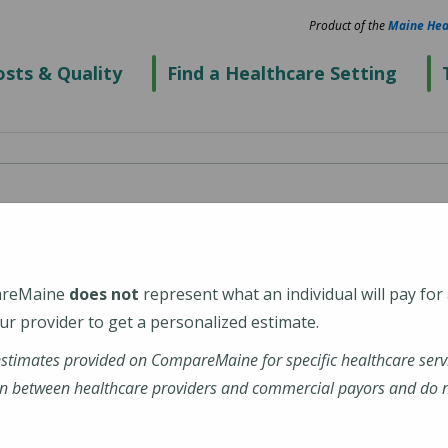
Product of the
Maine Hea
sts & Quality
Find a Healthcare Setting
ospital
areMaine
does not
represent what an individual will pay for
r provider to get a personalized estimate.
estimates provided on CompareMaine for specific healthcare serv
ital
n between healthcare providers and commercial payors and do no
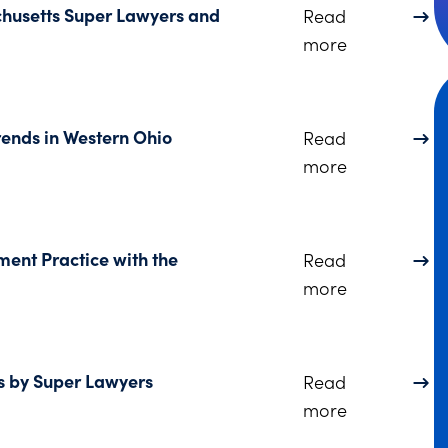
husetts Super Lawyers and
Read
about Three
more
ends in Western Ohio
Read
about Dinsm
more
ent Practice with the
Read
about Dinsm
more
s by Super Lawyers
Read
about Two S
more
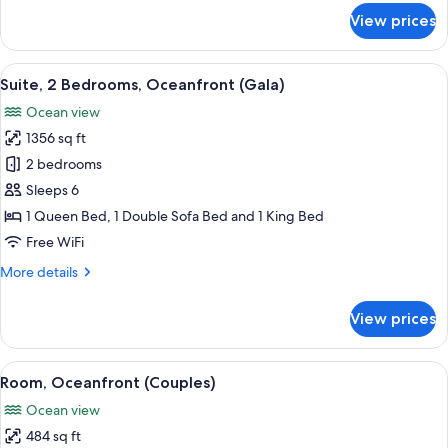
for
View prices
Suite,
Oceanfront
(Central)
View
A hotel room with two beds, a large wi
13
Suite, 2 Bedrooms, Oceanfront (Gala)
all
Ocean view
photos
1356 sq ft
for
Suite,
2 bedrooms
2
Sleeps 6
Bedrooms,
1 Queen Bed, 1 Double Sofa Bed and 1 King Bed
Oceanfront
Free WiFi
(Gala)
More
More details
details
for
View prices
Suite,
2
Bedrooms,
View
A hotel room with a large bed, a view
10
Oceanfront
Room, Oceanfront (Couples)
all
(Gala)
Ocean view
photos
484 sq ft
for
______________________________
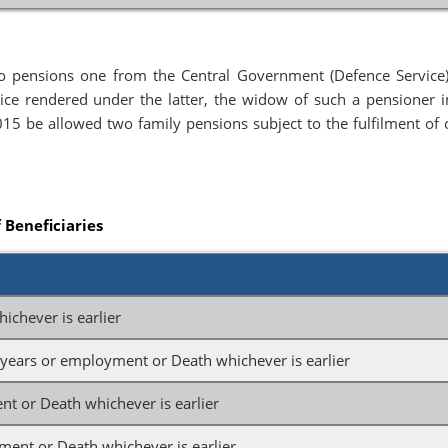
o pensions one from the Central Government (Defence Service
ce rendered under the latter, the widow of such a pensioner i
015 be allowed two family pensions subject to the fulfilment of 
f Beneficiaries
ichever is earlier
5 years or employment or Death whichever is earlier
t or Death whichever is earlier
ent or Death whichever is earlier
______________________________
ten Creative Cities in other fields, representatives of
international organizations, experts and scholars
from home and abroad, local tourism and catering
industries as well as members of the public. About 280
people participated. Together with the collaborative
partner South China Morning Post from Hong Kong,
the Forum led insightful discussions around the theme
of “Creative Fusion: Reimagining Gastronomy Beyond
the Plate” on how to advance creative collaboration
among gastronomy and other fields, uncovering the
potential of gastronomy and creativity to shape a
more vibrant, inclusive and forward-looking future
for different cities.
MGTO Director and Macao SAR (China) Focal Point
______________________________
# The task
Can you reproduce the material above word for word, from the line with "ten Creative Cities" up to and including the line with "MGTO Director and"?

# Solved exercise
ten Creative Cities in other fields, representatives of
international organizations, experts and scholars
from home and abroad, local tourism and catering
industries as well as members of the public. About 280
people participated. Together with the collaborative
partner South China Morning Post from Hong Kong,
the Forum led insightful discussions around the theme
of “Creative Fusion: Reimagining Gastronomy Beyond
the Plate” on how to advance creative collaboration
among gastronomy and other fields, uncovering the
potential of gastronomy and creativity to shape a
more vibrant, inclusive and forward-looking future
for different cities.
MGTO Director and Macao SAR (China) Focal Point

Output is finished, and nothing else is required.